Of thousands of bridal traditions, something old, something new, something borrowed and something blue has managed to stand the test of time.
The Museum of Troy History’s special June exhibition has a bit of each traditional cliche in each exhibit entitled “Something Borrowed, Something Blue: Bridal Stories of Troy, Ohio” featuring wedding dresses and their bridal stories on display.
The 10 wedding dresses range in age from 1853’s Pamela Coleman Allen’s delicate wedding dress to the 1965 wedding frock of Barbara LeFevre.
The special exhibit will be on display through July 12 at the Museum of Troy History, 124 E. Water St. The exhibit is open to the public during regular museum hours from 1-5 p.m. on Saturdays and Sundays. It is co-curated by Dr. M. Lynn Barnes, dress historian and Hadley Drodge, new curator of the Museum of Troy History.
Drodge’s favorite pieces in the exhibit are from the 1930s era and includes a dress that embodies the “something blue” part of the display.
The blue velvet floor length gown, cut on the bias worn, was worn by Agnes Hirschbolz in 1934. Her wedding to Erwin J. McKale on Sept. 18, 1934, took place right in the middle of the Great Depression, but the midnight blue velvet dress, adorned with art deco-style silver and crystal pieces, stands out in the collection of the expected off white, cream and aged silk dresses in the collection.
“This is my favorite dress in the exhibit because it is a full-length blue velvet dress,” she said.”My question was how did she own floor length blue velvet dress during the Depression?”
Hirschbolz was the only one of her six siblings to be employed through the Depression as a model and clerk for Jaffe’s dress shop in Piqua. It is believed the dress came from Jaffe’s shop and her earnings went to pay for the dress in the country’s worse economic time in history.

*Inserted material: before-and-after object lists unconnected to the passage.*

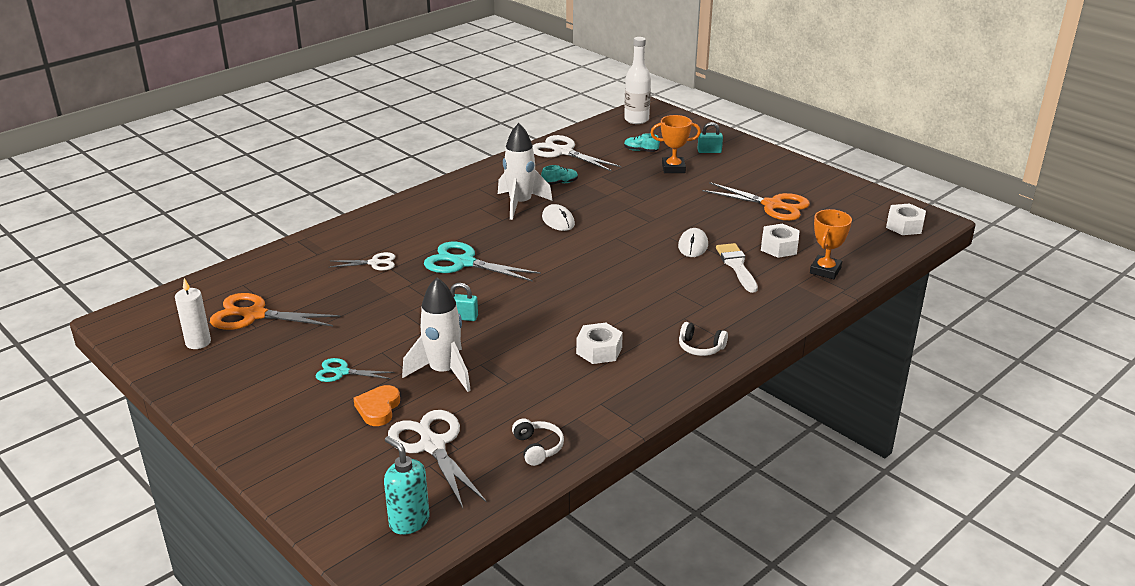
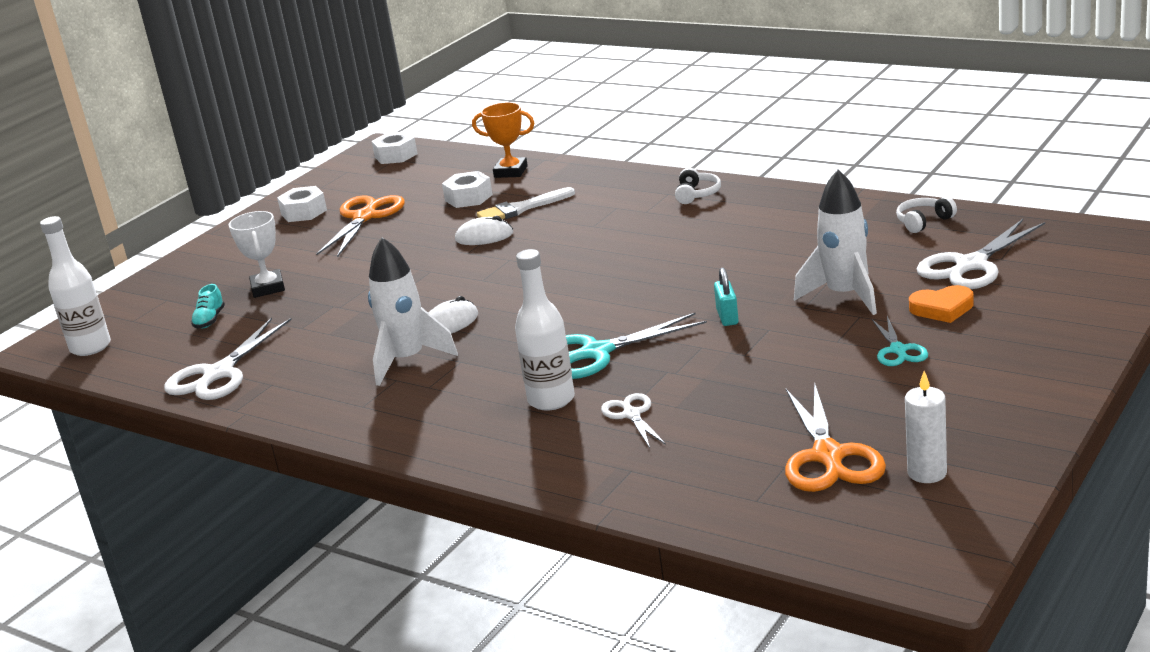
camera: 100 degrees left, 5 degrees down
turquoise soap dispenser [384,436,430,535] -> none
turquoise scissors [424,242,541,282] -> turquoise scissors turned 60 degrees clockwise [566,313,707,379]
turquoise shoe [541,165,578,185] -> none
white nut [576,323,623,364] -> white nut moved to [277,186,327,222]
orange trophy [651,115,701,173] -> white trophy [228,211,285,298]
turquoise padlock [698,122,723,153] -> none
none -> white bottle [515,249,575,411]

From Piqua, Agnes socialized in Troy frequently. She also was a milliner or hat-maker and she made the cream colored beret to wear on her wedding day.
The dress was on loan from the collection of Kay Vagedes, Agnes’ daughter, who resides in downtown Troy. Wedding photos of Agnes in her blue velvet gown and cream hat, along with her T-strap shoes and cake plate from her wedding accompany the dress in the display.
One year later, Maralyn Jane Tankersley and William Douglas Houser were married on Sept. 27, 1935, in St. Louis, Mo.
Houser’s family managed the Troy Sunshade Products company and had its memorabilia from the company included in the display of the Houser wedding dress.
“Their daughter, who loaned us the dress for the exhibit, came to see the collection, she was looking through here (the Sunshade catalogue) and found her father as a model in this catalogue,” she said. “That’s what I wanted to do was tell the story not only of the history of the garment, but also the people these clothes adorned. That really makes the clothes come alive I think — like what role did they play in the community.”
The Housers were relocated by the Troy Sunshade Company to White Plains, N.Y., where William worked as a salesman at 180 Madison Ave. on the 16th floor. Maralyn worked as a model. The couple later moved to Troy in 1940.
Many newspapers covered their wedding due to Maralyn’s work as a model. Their wedding announcement was also mentioned in the Princeton Alumni Weekly. William graduated from Princeton University in 1932.
The exhibit also features local weddings as far back as 1853 and features over 10 gowns, bridesmaids’ dresses and men’s morning wear, scrapbooks, photographs and accessories.
According to Drodge, while some dresses remain in the museum’s permanent collection, others are loaned directly from local families in the Troy area. Drodge even found wedding decorations up in the attic, which were made out of beeswax, still in its original condition while searching through the museum’s archives.
Each dress comes with its own story of the woman it adorned, including a 1930’s New York fashion model, a relative of one of Troy’s founding members, and the story of a dress worn by eight different brides in one family.